• _INSTRUCTIONS_
(1) Copy the sufficient statistic text word for word from "An estimator wastes" to "number (the estimate).".
(2) Write what comes next in the sufficient statistic text, picking up right after its final sentence.

• _SUPPLIED PASSAGE_

Sufficient statistic

Let p(x, θ) be a probability distribution known up to the value of the parameter θ.

Let also X = {x1, x2, ..., xn } be a n-sample drawn from this distribution. All that will ever be known about the value of θ is contained in this set of n numbers.

An estimator wastes information

To estimate the value of θ, we devise a statistic (a function of the observations that does not depend on θ) with some nice properties, like for example its expectation being equal to θ (we then have devised an unbiased estimator of θ).

Yet we may reasonably be concerned about having now a single number (the value of the estimator as calculated from the sample) when we started with a set of n numbers (the values of the observations in the sample). Certainly, something must have been lost in the process. One says that some "information" has been thrown away when collapsing the n-sample into a single number (the estimate).

"Useful" and "Useless" information

An  informal yet pervasive line of thinking in Estimation Theory considers that the sample contains both :

    * "Information" that is useful for the purpose of estimating θ,

    * And "information" that is useless for the purpose of estimating θ (although it might be useful for some other purpose).

 

It may therefore be feared that some of the useful information (as well as some of the useless one) be thrown away when collapsing the sample into a single estimate. This is indeed generally true.

Yet it is remarkable that under certain circumstances, creating a statistic will throw away only (some of) the useless information, while completely retaining the useful information about θ. When this is the case, the statistic is called a sufficient statistic for θ.

 

 

 

On the next page, we pursue this line of reasoning by describing a thought experiment that may help the reader gain a better intuitive understanding of the formal definition of a sufficient statistic as given in the next paragraph.

 

Definition of a sufficient statistic

Let p(x, θ) be a probability distribution.

• _GIVEN INFORMATION_
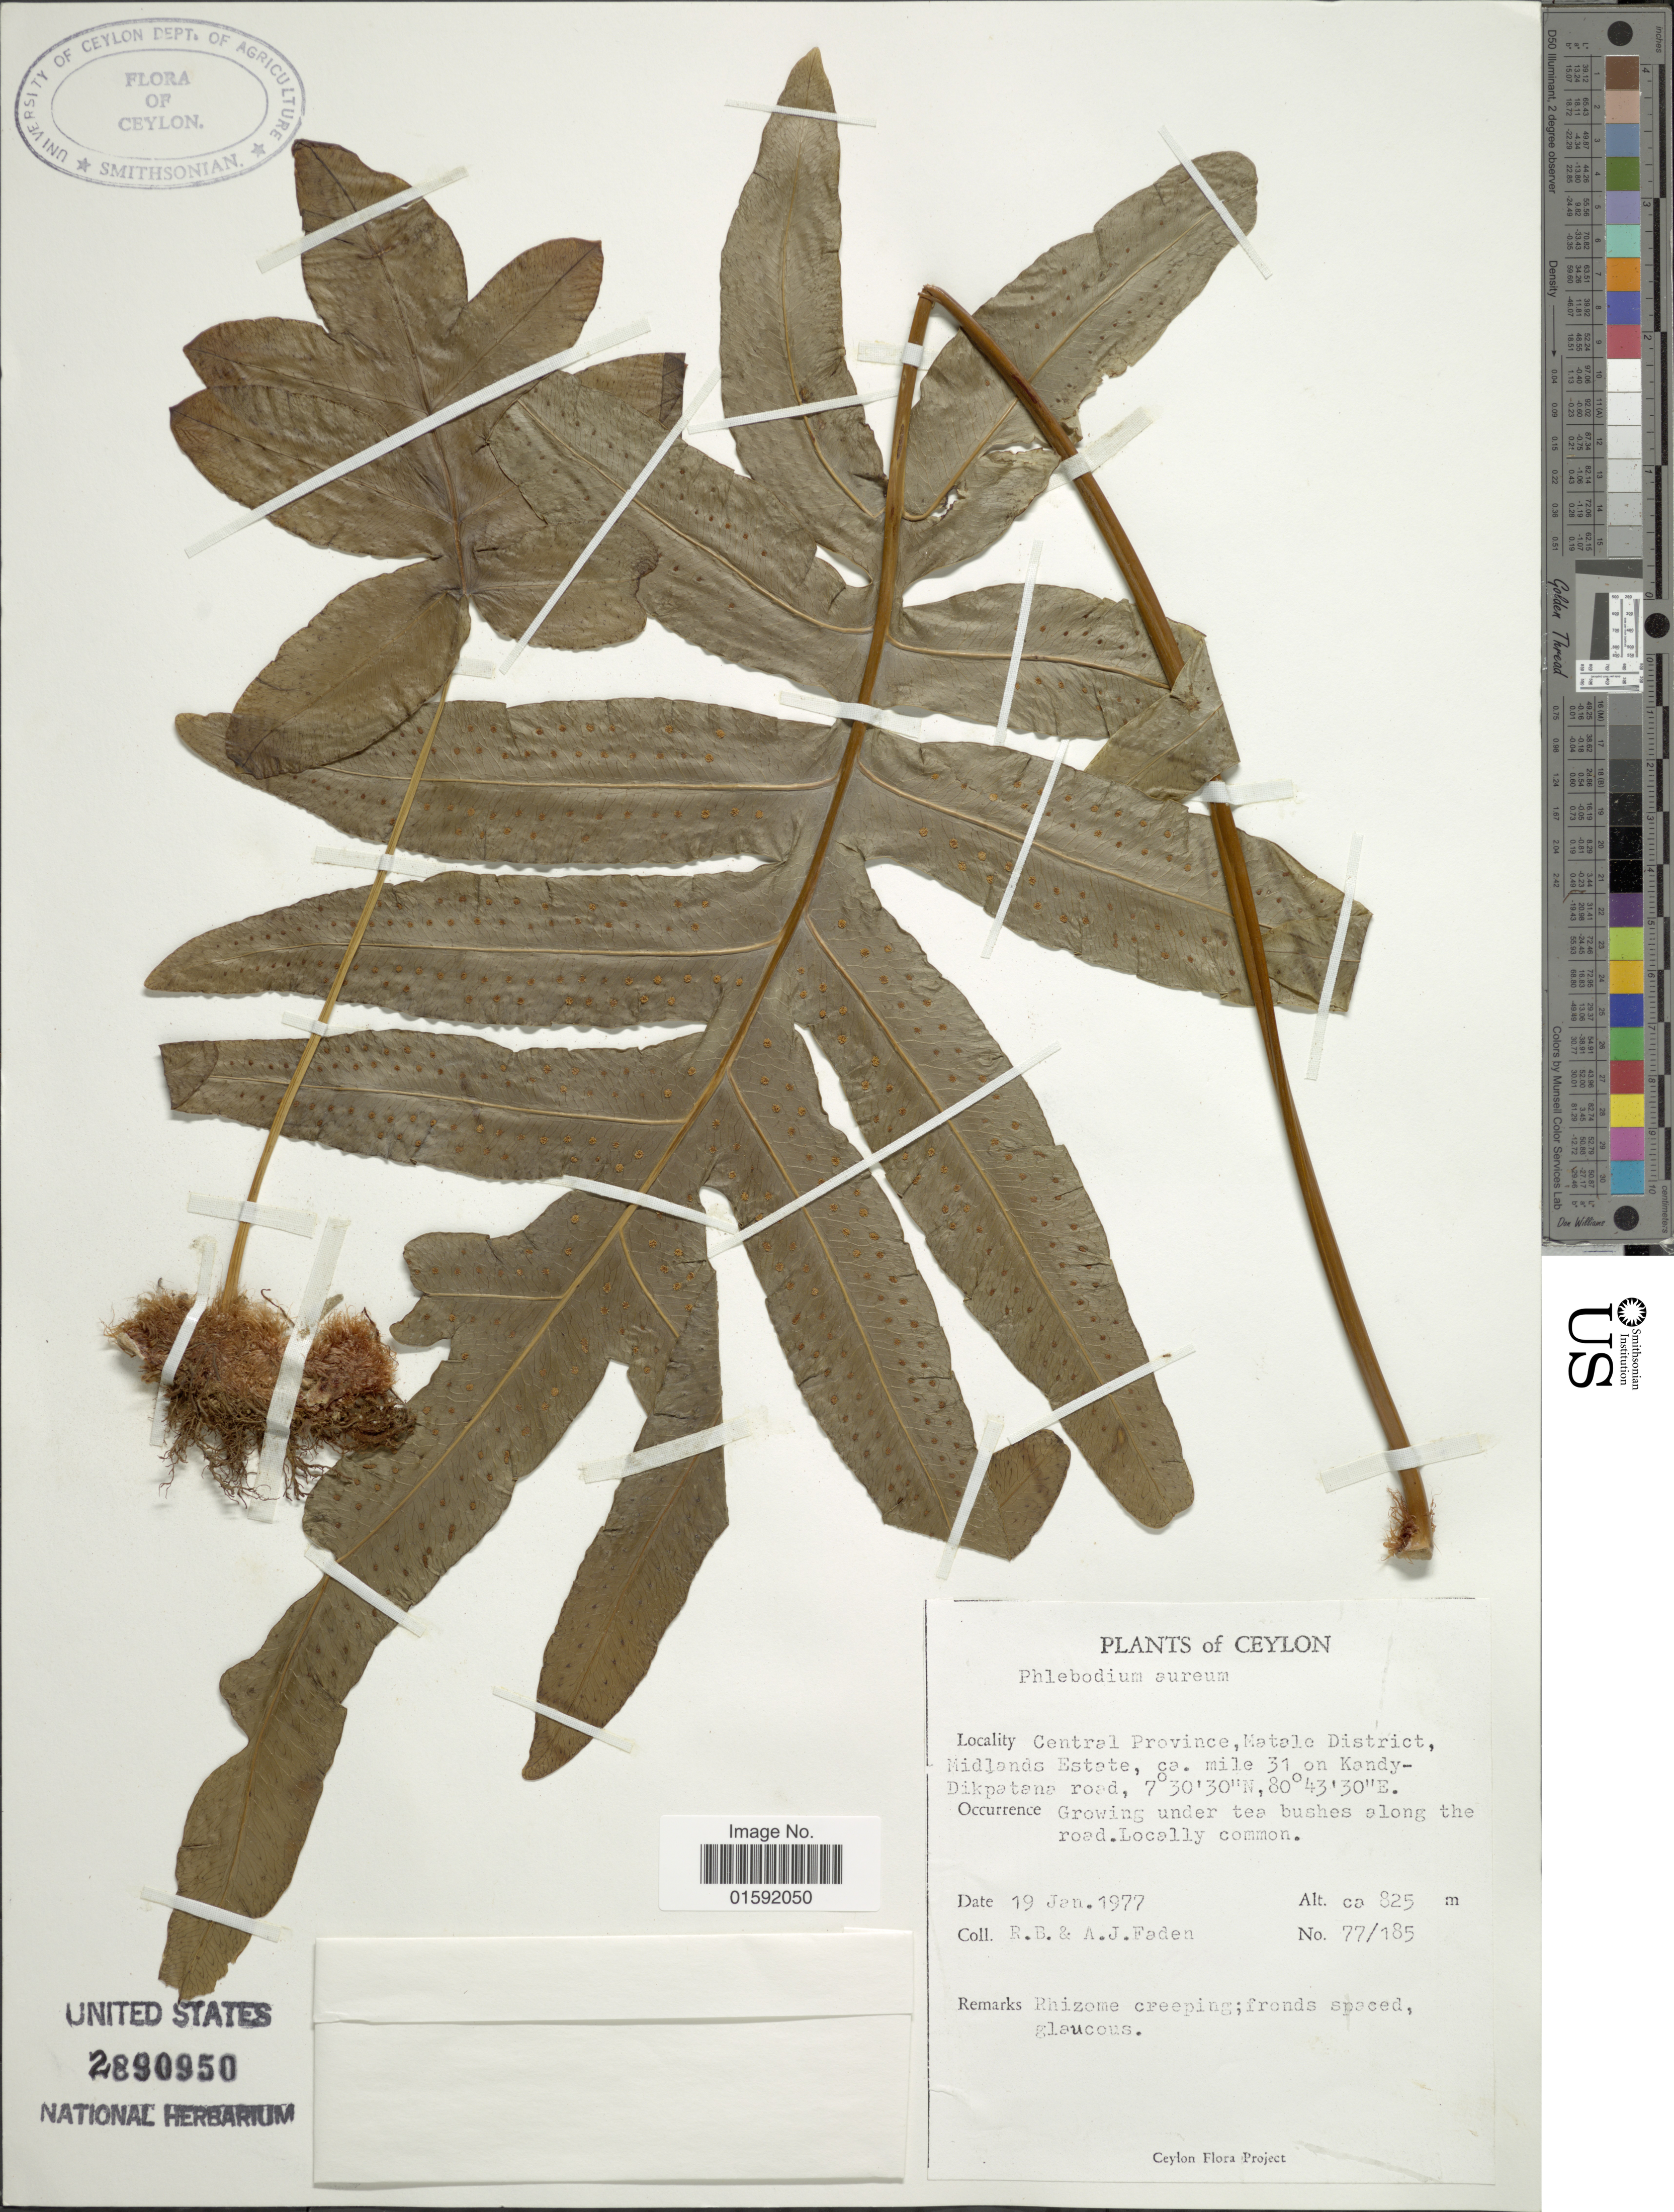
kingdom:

• _OUTPUTS FOR THE TASKS_
(1)
An estimator wastes information

To estimate the value of θ, we devise a statistic (a function of the observations that does not depend on θ) with some nice properties, like for example its expectation being equal to θ (we then have devised an unbiased estimator of θ).

Yet we may reasonably be concerned about having now a single number (the value of the estimator as calculated from the sample) when we started with a set of n numbers (the values of the observations in the sample). Certainly, something must have been lost in the process. One says that some "information" has been thrown away when collapsing the n-sample into a single number (the estimate).

(2)
Sample distribution

 All of Estimation Theory rests on the knowledge of the probability distribution of the sample X = {x1, x2, ..., xn }, that we denote Lθ (X). From this distribution is derived (whenever possible) the probability distribution of any statistic T(X).

Sample distribution conditionally to the value of a statistic

We denote Lθ (X |T = t ) the distribution of the sample conditionally to a given value t of the statistic T. In loose and absolutely improper terms, keep drawing n-samples from p(x, θ), and retain only those samples for which T = t : these samples are distributed as Lθ (X |T = t ).

Definition of a sufficient statistic

We now come to the formal definition of a sufficient statistic :

 

A statistic T is said to be sufficient for the parameter θ 

if the distribution of the sample conditionally to the value of the statistic T does not depend on θ.

 

In other words, we can drop the index θ in Lθ (X |T = t ) and just write L(X |T = t ).

 

The thought experiment described on the next page explains how this rather abstract definition provides an instrumental content to the intuitive idea of a "statistic that retains all the information pertaining to θ".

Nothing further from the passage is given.